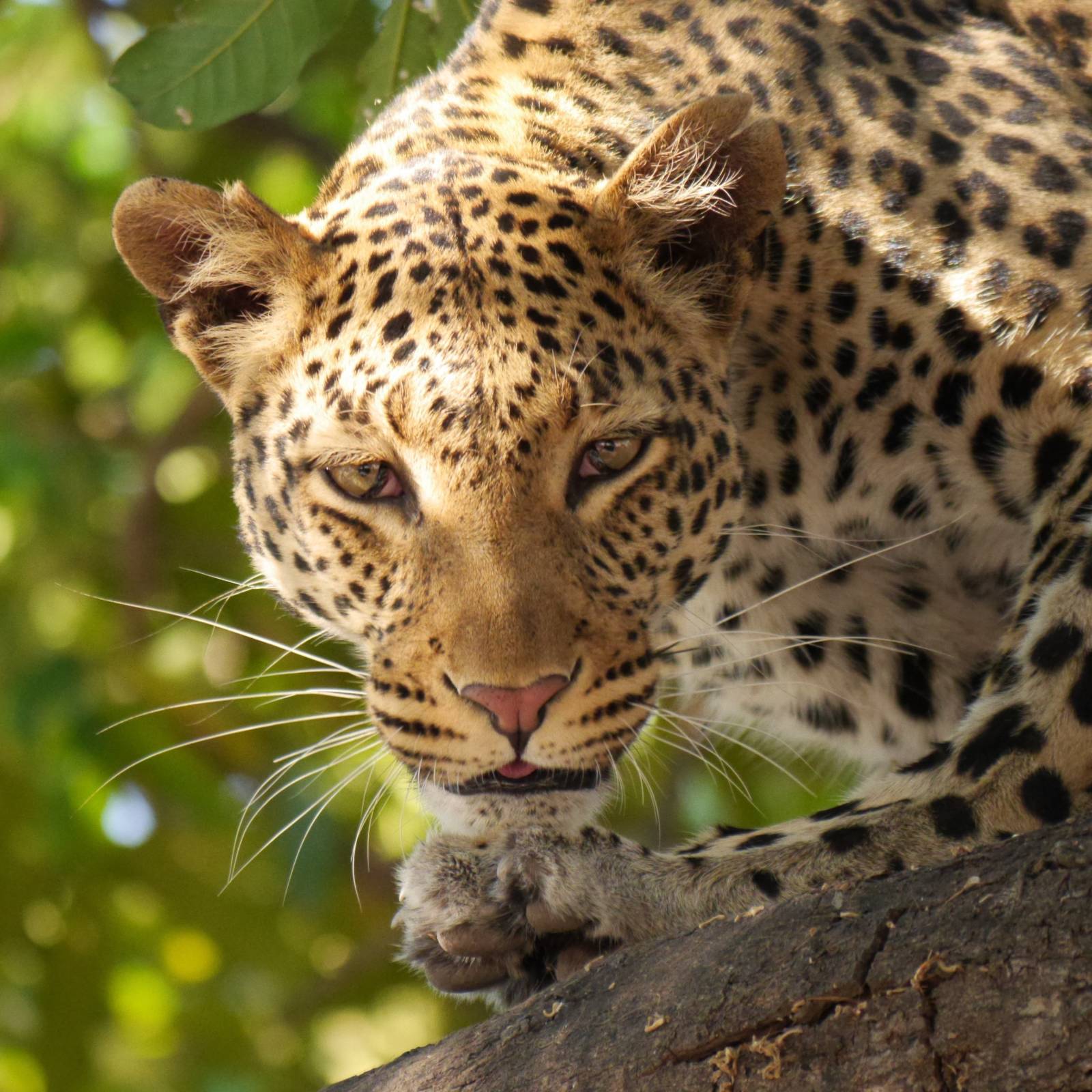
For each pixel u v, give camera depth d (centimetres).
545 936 645
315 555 705
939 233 731
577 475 675
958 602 787
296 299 697
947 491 746
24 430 1412
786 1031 452
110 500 1465
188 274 736
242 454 735
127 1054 1398
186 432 1381
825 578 791
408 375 652
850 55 773
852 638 777
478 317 656
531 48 795
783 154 701
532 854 645
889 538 770
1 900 1349
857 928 454
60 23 1416
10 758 1353
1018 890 437
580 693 666
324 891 1270
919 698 811
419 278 670
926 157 745
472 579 651
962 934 437
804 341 745
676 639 795
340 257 697
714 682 844
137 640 1296
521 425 647
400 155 752
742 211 714
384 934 1383
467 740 667
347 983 1391
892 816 631
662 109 780
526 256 676
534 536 656
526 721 656
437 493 653
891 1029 437
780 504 775
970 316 719
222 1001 1394
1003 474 727
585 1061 484
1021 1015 422
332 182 774
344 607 711
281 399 700
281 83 779
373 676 700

- [YOUR INSTRUCTIONS]
Your answer is the line containing "408 375 652" plus every line after it through the end of the entries, given again exactly and alone.

- [REPLY]
408 375 652
850 55 773
852 638 777
478 317 656
531 48 795
783 154 701
532 854 645
889 538 770
1 900 1349
857 928 454
60 23 1416
10 758 1353
1018 890 437
580 693 666
324 891 1270
919 698 811
419 278 670
926 157 745
472 579 651
962 934 437
804 341 745
676 639 795
340 257 697
714 682 844
137 640 1296
521 425 647
400 155 752
742 211 714
384 934 1383
467 740 667
347 983 1391
892 816 631
662 109 780
526 256 676
534 536 656
526 721 656
437 493 653
891 1029 437
780 504 775
970 316 719
222 1001 1394
1003 474 727
585 1061 484
1021 1015 422
332 182 774
344 607 711
281 399 700
281 83 779
373 676 700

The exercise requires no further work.